O deputado Manuel Duca (PRB), que propôs a audiência, destacou o papel da cajucultura para a economia do Estado e a importância de buscar soluções para a crise do setor. Segundo ponderou, o envelhecimento dos pomares, a baixa produtividade e competitividade são os grandes problemas do setor.
Duca lembrou que quase dois bilhões de quilos de caju são desperdiçados no Estado e ressaltou que "o melhor aproveitamento do pedúnculo é um saída para o segmento". O deputado defendeu ainda criação de políticas públicas que garantam estímulo e incentivos para o setor.
O deputado Antônio Granja (PSB) defendeu a ampliação de políticas públicas para a cajucultura. Lembrou que "o caju tem uma grande variedade de subprodutos, que poderiam ser exportados ou usados na merenda escolar ou nos hospitais".
Também participaram do debate os deputados Teo Menezes e Rogério Aguiar (ambos do PSDB), os prefeitos de Cruz, Jonas Muniz, e de Forquilha, Edmundo Rodrigues, o vice-prefeito de Itapipoca, Geraldo Azevedo, vereadores, secretários, lideranças políticas e sindicais de vários municípios, agricultores, empresários e representantes da Embrapa, Banco do Brasil, Banco do Nordeste (BNB), Sebrae, Instituto Caju Nordeste, Federação das Indústrias do Ceará , entre outras entidades.

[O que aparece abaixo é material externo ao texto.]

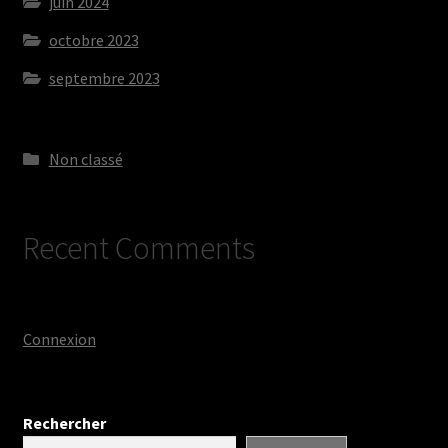
juin 2024
octobre 2023
septembre 2023
Non classé
Recent Comments
Connexion
Rechercher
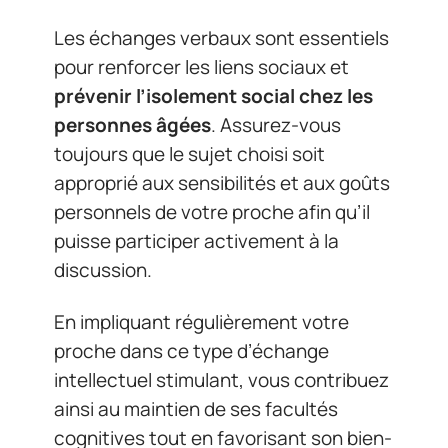
Les échanges verbaux sont essentiels
pour renforcer les liens sociaux et
prévenir l’isolement social chez les
personnes âgées
. Assurez-vous
toujours que le sujet choisi soit
approprié aux sensibilités et aux goûts
personnels de votre proche afin qu’il
puisse participer activement à la
discussion.
En impliquant régulièrement votre
proche dans ce type d’échange
intellectuel stimulant, vous contribuez
ainsi au maintien de ses facultés
cognitives tout en favorisant son bien-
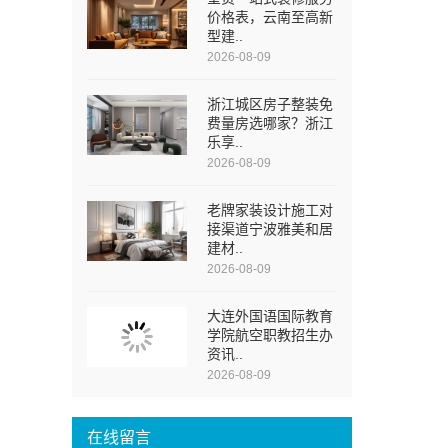
价格表，云南至高新
型建..
2026-08-09
浙江城区房子整装免
费量房选哪家？浙江
乐享..
2026-08-09
老牌家装设计施工对
接渠道宁波雅美和居
建材..
2026-08-09
大连外国语国际教育
学院航空职教招生办
资讯..
2026-08-09
在线留言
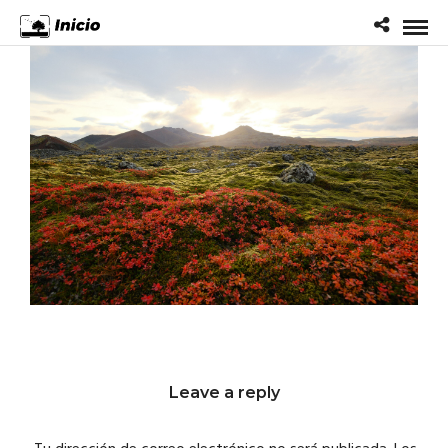
Leave a reply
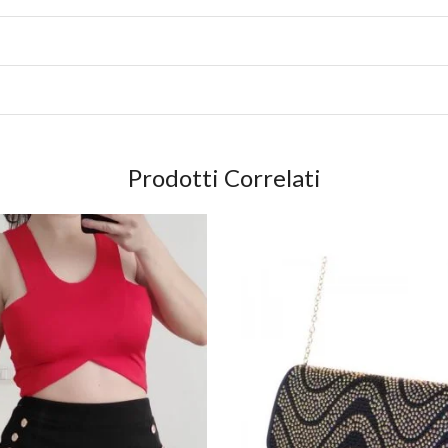
Prodotti Correlati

Colheita prematura do caju em Moçambique gerou perdas de 3 milhões de dólares

A colheita da castanha de caju antes da maturação plena causou perdas avaliadas em 3 milhões de dólares, afirmou em Nampula o responsável da Associação dos Industriais de Caju (Aicaju), citado pelo diário Notícias, de Maputo.
No lançamento da campanha de controle químico de pragas e doenças do cajueiro, que tem por meta pulverizar cerca de cinco milhões de plantas, Silvino Martins disse que da totalidade da castanha adquirida no decurso da campanha de comercialização recentemente concluída, cerca de 2.100 toneladas não tinham qualidade suficiente para exportação.
Silvino Martins disse ainda que a colheita prematura de castanha de caju tem concorrido para um elevado índice de amêndoa partida ou apresentando sinais de cor negra ou amarelada, pelo que é rejeitada sumariamente no processo de seleção da produção destinada a exportação.
O preço de referência da amêndoa de castanha de caju no mercado internacional situa-se entre 4,30 e 4,40 dólares a libra peso ou cerca de 9,47 dólares o quilograma.

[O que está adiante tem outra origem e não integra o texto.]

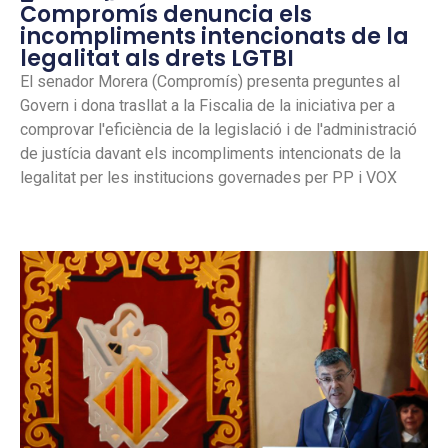
Compromís denuncia els
incompliments intencionats de la
legalitat als drets LGTBI
El senador Morera (Compromís) presenta preguntes al
Govern i dona trasllat a la Fiscalia de la iniciativa per a
comprovar l'eficiència de la legislació i de l'administració
de justícia davant els incompliments intencionats de la
legalitat per les institucions governades per PP i VOX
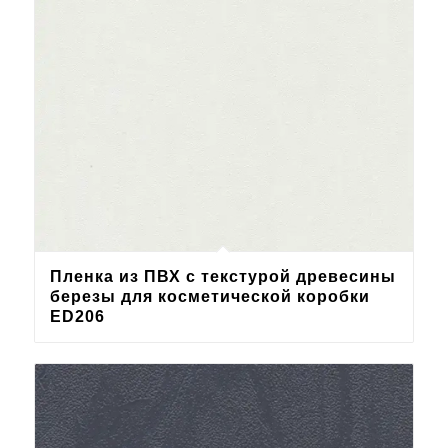
Пленка из ПВХ с текстурой древесины
березы для косметической коробки
ED206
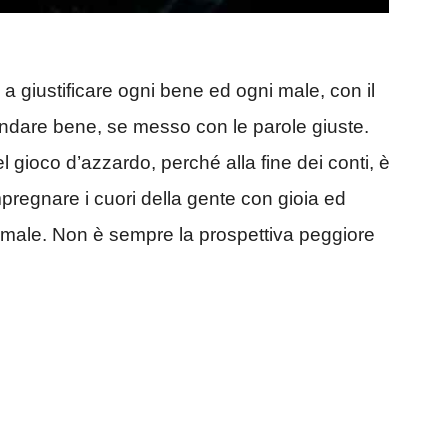
a giustificare ogni bene ed ogni male, con il
andare bene, se messo con le parole giuste.
 gioco d’azzardo, perché alla fine dei conti, è
regnare i cuori della gente con gioia ed
male. Non è sempre la prospettiva peggiore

domingo, 3 de julho de 2011

Cooperação Técnica visa desenvolver variedade de caju para o TO

A ação faz parte do termo de cooperação técnica firmado entre a Secretaria da Agricultura, da Pecuária e do Desenvolvimento Agrário, através da coordenação de Desenvolvimento Vegetal, a Embrapa e a UFT.
No centro tecnológico estão sendo desenvolvidas 20 variedades, cerca de 160 plantas onde estão sendo avaliados o desenvolvimento do porte, da castanha, da resistência e da produção. O resultado será a médio prazo.
Pela UFT participa do projeto desde o início a professora do curso de Agronomia Susana Cristine. Ela explicou a função dos cooperados na pesquisa: “A Seagro viabiliza a logística, a UFT, através dos professores e alunos, faz a coleta e tabula os dados. Já a Embrapa fornece as variedades, seleciona os clones e analisa os dados. Um trabalho em conjunto com um objetivo único: desenvolver uma variedade que seja adaptada ao solo e clima do Estado e que tenha qualidade, resistência e produtividade”.
De acordo com o coordenador de Desenvolvimento Vegetal da Seagro, José Américo Vasconcelos, o objetivo final do Governo do Estado, através da Seagro e de suas vinculadas é colocar o Tocantins como produtor comercial de caju. “Atualmente, apenas uma propriedade no distrito de Buritirana investe na cultura do caju, mas ainda não possui produção para comercialização em grande escala”, frisou.